Monday, February 24, 2014

Low tech pleasures

Time present and time past
Are both perhaps present in time future,
And time future contained in time past.
If all time is eternally present
All time is unredeemable.

T.S. Elliot
The Four Quartets

I suppose paper magazine subscriptions are becoming an old-fashioned indulgence. We can get almost anything on our "device" now, but it isn't quite the same.  And I probably wouldn't remember to read the New Yorker and National Geographic if they weren't laying around on the coffee table making me feel guilty.

Professional home organizers find it humorous that many people "collect" National Geographic magazines, for no good reason. Why is that?  I'm not a paper hoarder, but we have a shelf on full display in the basement.  Funny.

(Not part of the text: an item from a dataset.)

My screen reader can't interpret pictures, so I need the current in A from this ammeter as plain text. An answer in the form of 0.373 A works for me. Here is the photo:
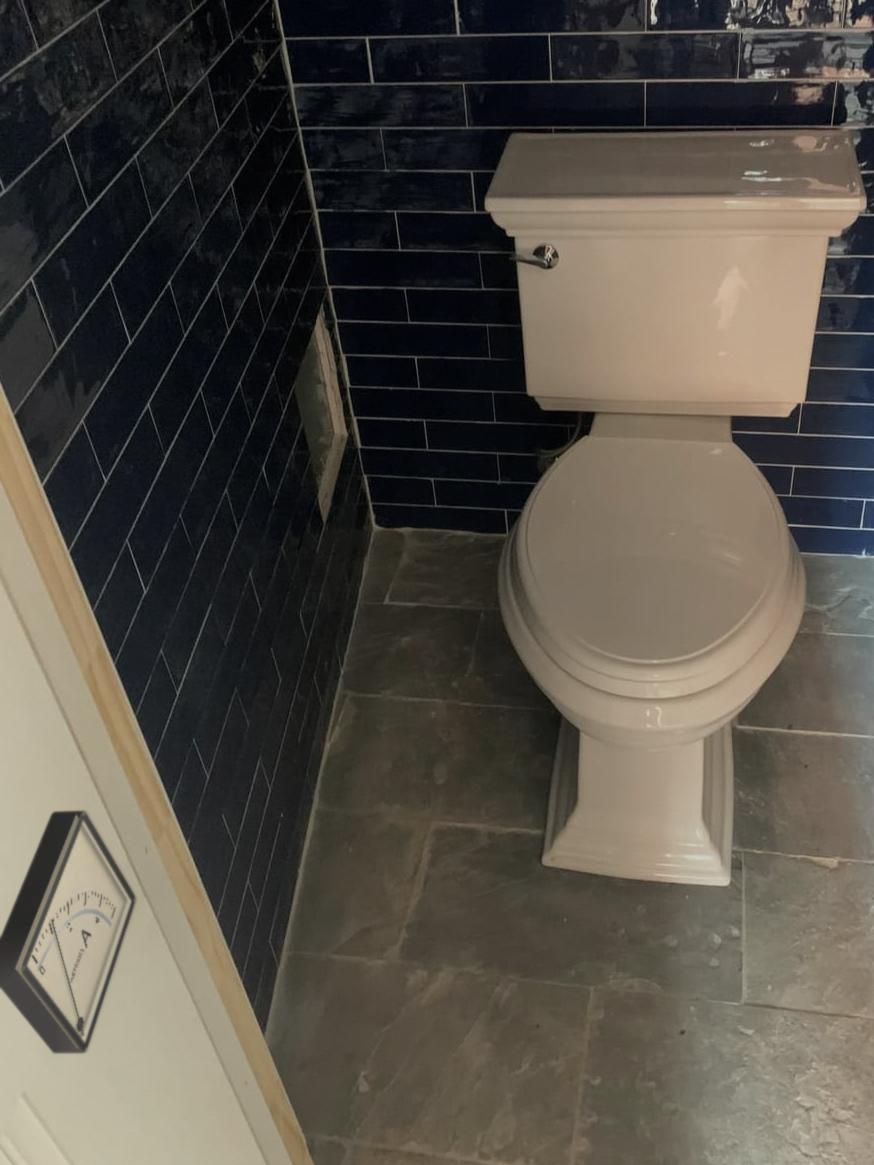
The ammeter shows 1 A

The cover story in the March National Geographic is "The Truth About Black Holes." Wonderful photographs and five pages of National Geographic writing at its very best.  Did you know, black holes are utterly common in the universe? There are trillions of them at the center of galaxies, including our own Milky Way.

As a neutron star becomes a black hole, a sugar cube size fragment would weigh a billion tons on Earth. Atoms are shattered into minute particles scientists don't even have names for. And so on, tinier and denser, until?  Black holes, with their incredible gravitational pull, are basically time machines.